### SUPPLIED PASSAGE
■ ■ ■ ■
The following is a part of a theorem of Takesaki's Operator theory:
Let $T$ be an positive operator. Suppose $T = \int_0^{\|T\|} \lambda \, de(\lambda)$ is the spectral measure of $T$. Also put $e_\varepsilon = \int_\varepsilon^{\|T\|} d e(\lambda)$. The arthur claims $$(T \xi,\xi) = \int_\varepsilon^{\infty} \lambda \, d\|e(\lambda)\xi\|^2 \geq \varepsilon \|\xi\|^2$$ for every $\xi\in e_\varepsilon H$, while I can not understand how the above equality holds and also why he calculates the integral until $\infty$ . Please help me. Thanks so much.
If $S$ is a Borel set, then $$ e(S)=e(S)^{2}=e(S)^{\star}. $$ Therefore, $(e(S)x,x)=\|e(S)x\|^{2}$ for all $x$ because $$ \|e(S)x\|^{2} = (e(S)x,e(S)x)=(e(S)^{\star}e(S)x,x)=(e(S)^{2}x,x)=(e(S)x,x). $$ You can approximate your integral $\int \lambda de(\lambda)$ with $\sum_{j}\lambda_{j}e(S_{j})$ and that leads to $$ \left(\int \lambda de(\lambda)\xi,\xi\right) \approx \sum_{j}\lambda_{j}\;(e(S_{j})x,x)=\sum_{j}\lambda_{j} \|e(S_{j})x\|^{2} \approx\int\lambda d\|e(\lambda)x\|^{2}. $$ Taking limits gives $$ \left(\int \lambda de(\lambda)\xi,\xi\right) = \int\lambda d\|e(\lambda)x\|^{2} $$ Because $\lambda \ge \epsilon$ on $[\epsilon,\|T\|]$, $$ \begin{align} \left(\int_{\epsilon}^{\|T\|}\lambda de(\lambda)\xi,\xi\right) & = \int_{\epsilon}^{\|T\|}\lambda d\|e(\lambda)\xi\|^{2} \\ & \ge \epsilon\int_{\epsilon}^{\|T\|}d\|e(\lambda)\xi\|^{2} = \epsilon\|e_{\epsilon}\xi\|^{2}. \end{align} $$ Therefore, if $e_{\epsilon}\xi = \xi$ (equivalently, $\xi \in e_{\epsilon}H$) $$ (T\xi,\xi) \ge \epsilon\|\xi\|^{2},\;\;\; \xi\in e_{\epsilon}H. $$
■ ■ ■ ■
### TO DO
1. In the spectral measure thread, which book is the theorem being discussed taken from?
2. Reproduce the spectral measure thread word for word from "The following is" up to and including "Thanks so much.".

### EXTRACTED MATERIAL
■ ■ ■ ■
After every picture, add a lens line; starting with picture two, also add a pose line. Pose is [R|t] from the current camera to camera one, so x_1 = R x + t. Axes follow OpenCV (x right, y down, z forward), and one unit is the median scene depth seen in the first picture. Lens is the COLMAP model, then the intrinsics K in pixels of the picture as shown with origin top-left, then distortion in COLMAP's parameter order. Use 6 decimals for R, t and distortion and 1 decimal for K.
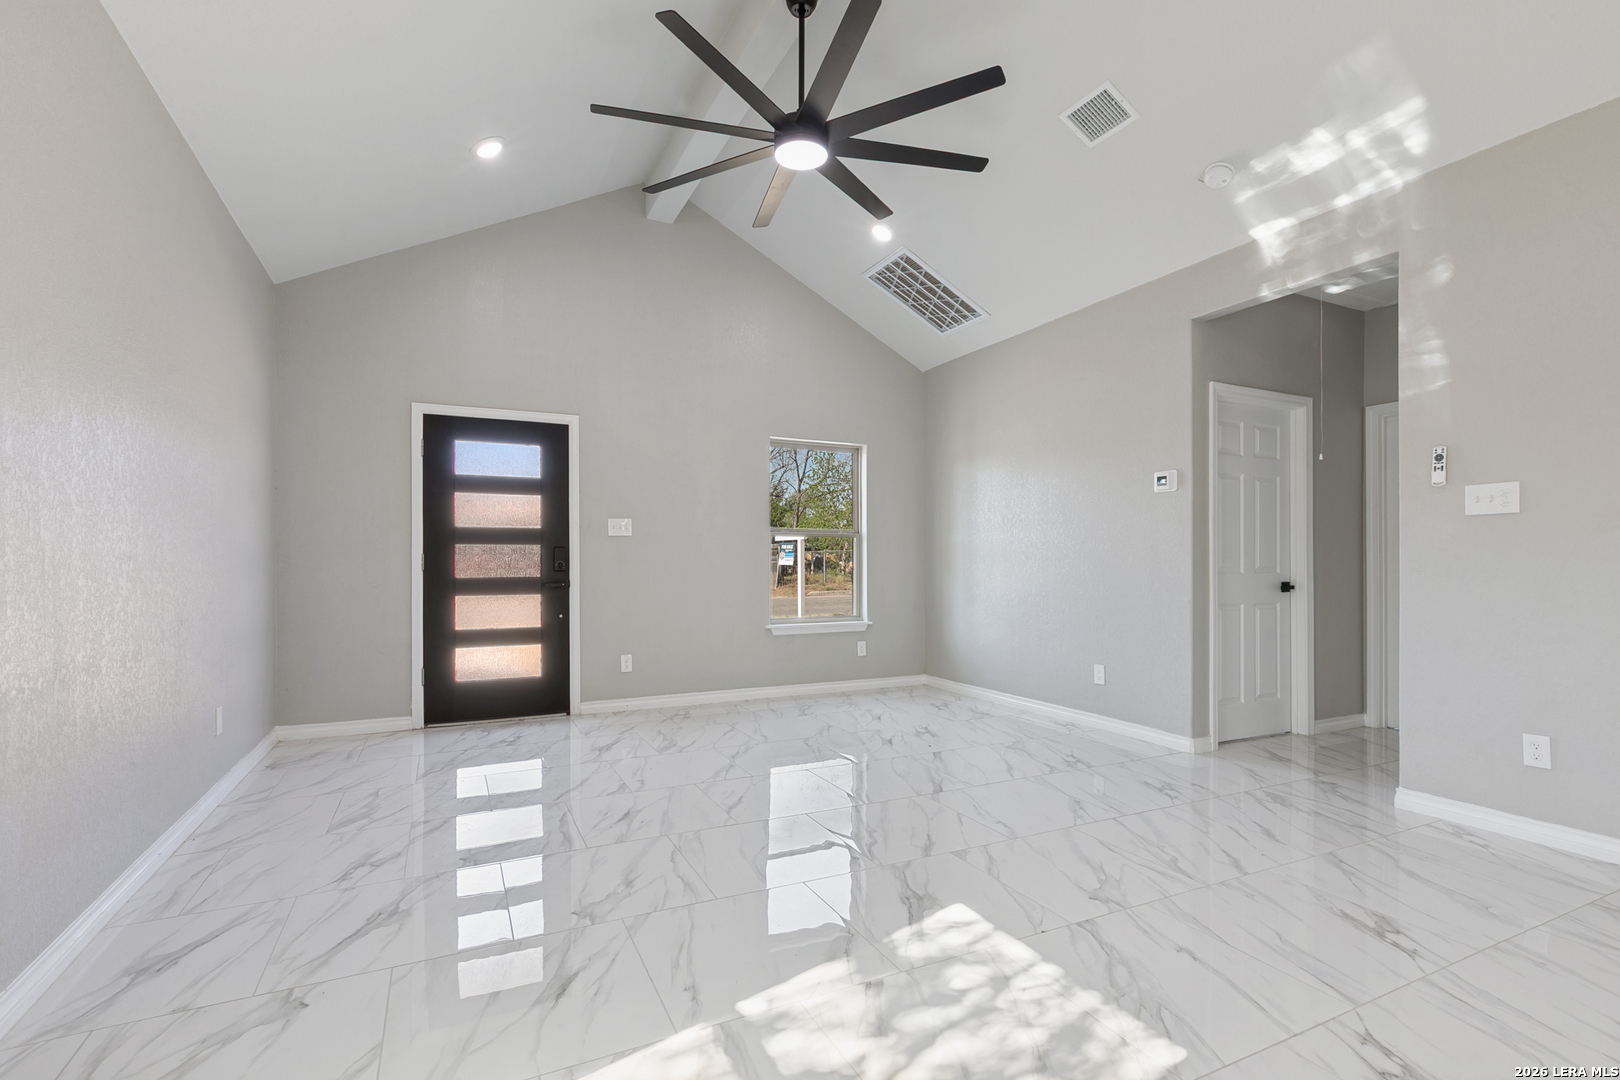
lens RADIAL K [[737.8, 0, 816.5], [0, 737.8, 552.8], [0, 0, 1]] dist [0.004441, -0.000129]
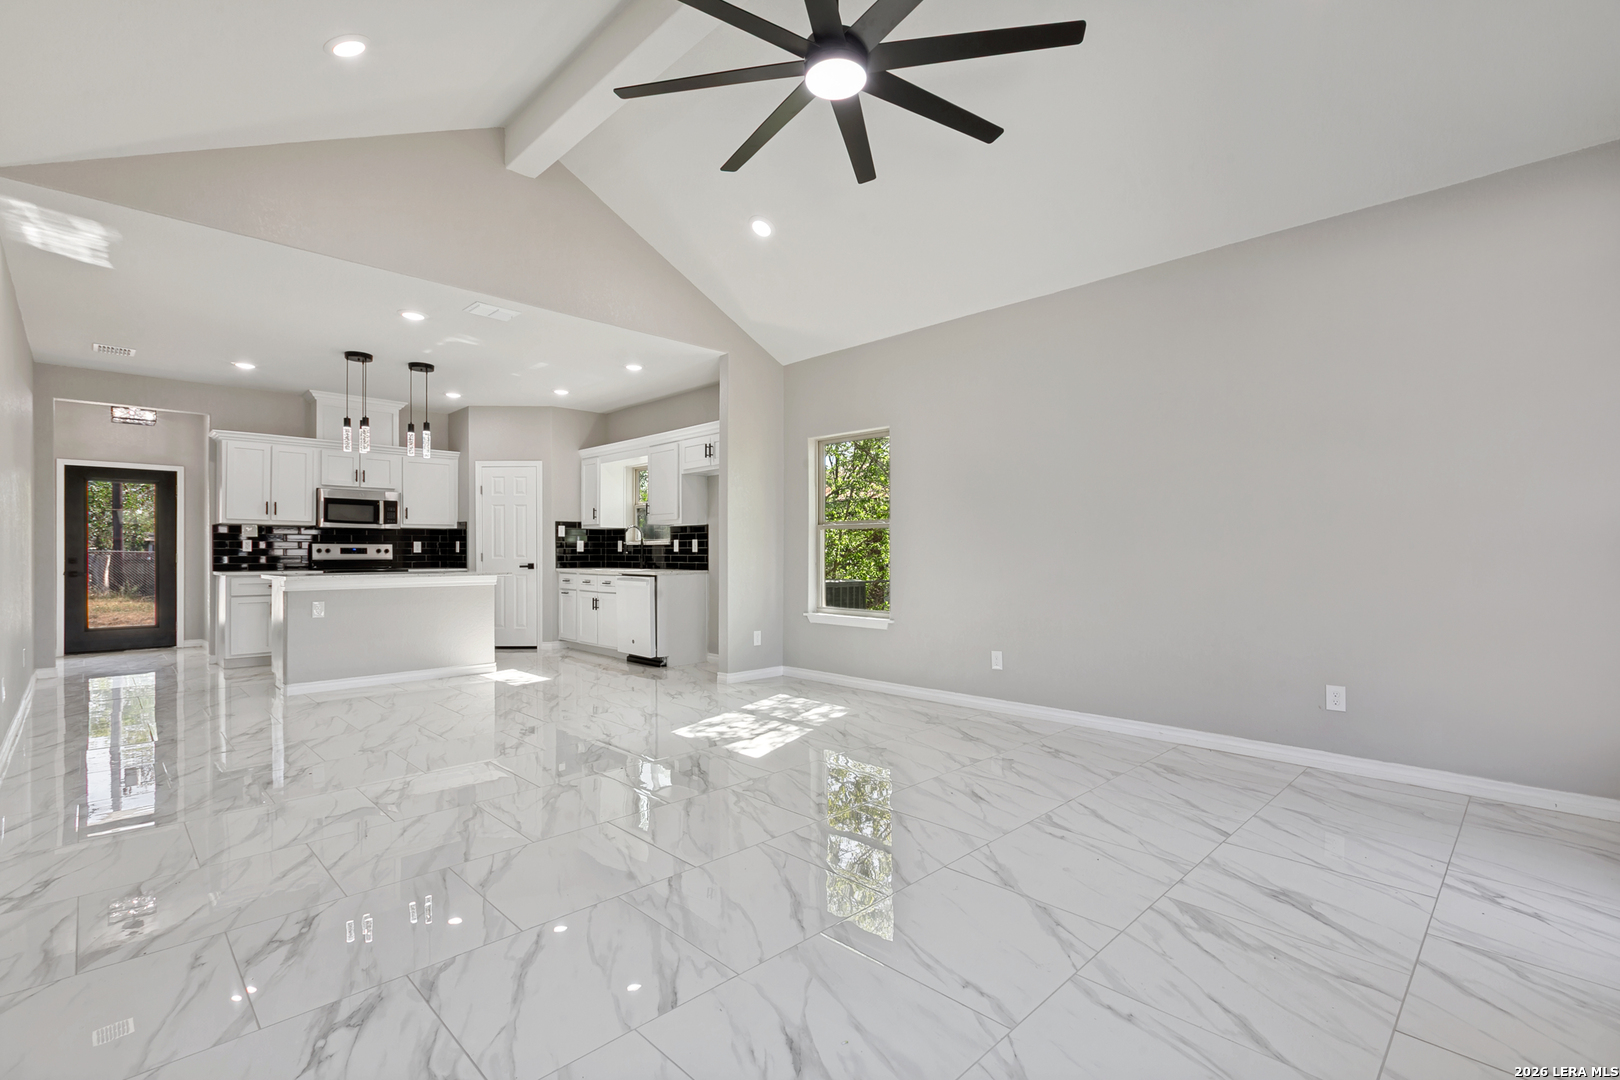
lens RADIAL K [[737.8, 0, 807.8], [0, 737.8, 549.5], [0, 0, 1]] dist [0.004441, -0.000129]
pose [[-0.952037, -0.001278, -0.305980, 0.188244], [0.003687, 0.999871, -0.015649, 0.013864], [0.305961, -0.016027, -0.951909, 1.242232]]
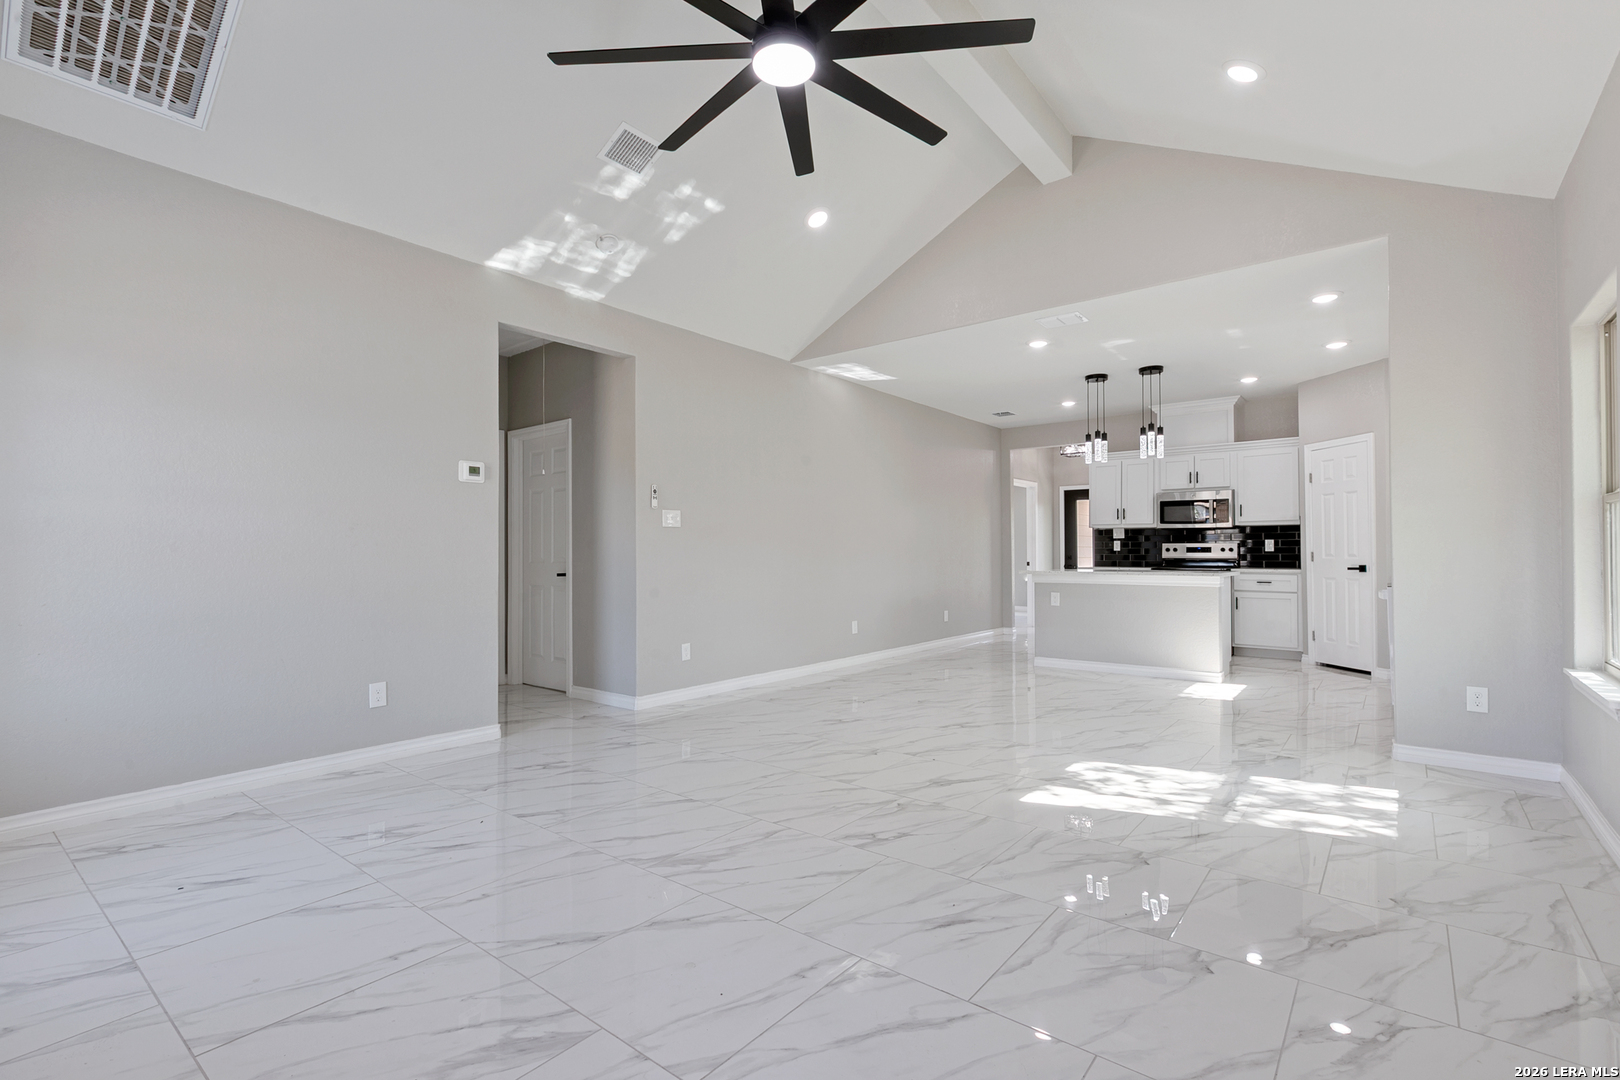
lens RADIAL K [[737.8, 0, 789.8], [0, 737.8, 540.8], [0, 0, 1]] dist [0.004441, -0.000129]
pose [[-0.399908, 0.015412, 0.916426, -0.536952], [-0.008391, 0.999755, -0.020475, 0.009710], [-0.916517, -0.015878, -0.399681, 0.912979]]
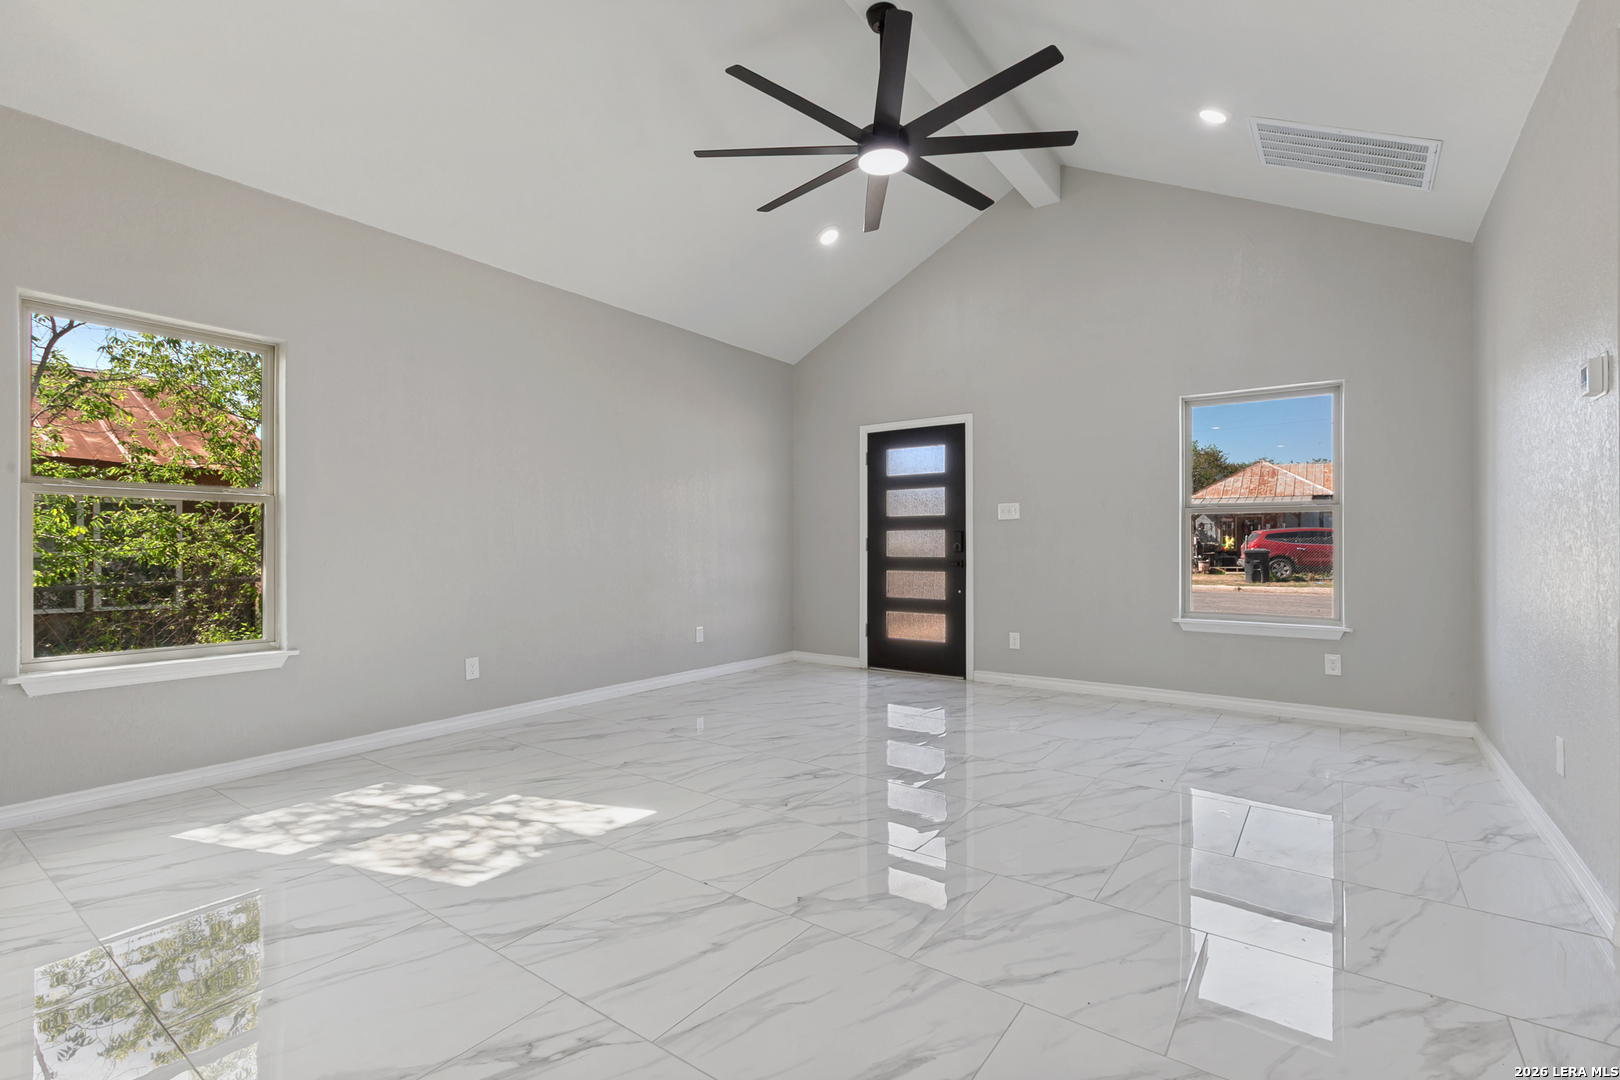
lens RADIAL K [[737.8, 0, 812.5], [0, 737.8, 549.8], [0, 0, 1]] dist [0.004441, -0.000129]
pose [[0.469775, 0.004042, -0.882777, 0.596119], [0.012479, 0.999859, 0.011219, 0.005758], [0.882698, -0.016286, 0.469658, 0.284671]]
■ ■ ■ ■
### SOLUTIONS TO THE PROBLEMS
1. Takesaki's Operator theory.

2.
The following is a part of a theorem of Takesaki's Operator theory:
Let $T$ be an positive operator. Suppose $T = \int_0^{\|T\|} \lambda \, de(\lambda)$ is the spectral measure of $T$. Also put $e_\varepsilon = \int_\varepsilon^{\|T\|} d e(\lambda)$. The arthur claims $$(T \xi,\xi) = \int_\varepsilon^{\infty} \lambda \, d\|e(\lambda)\xi\|^2 \geq \varepsilon \|\xi\|^2$$ for every $\xi\in e_\varepsilon H$, while I can not understand how the above equality holds and also why he calculates the integral until $\infty$ . Please help me. Thanks so much.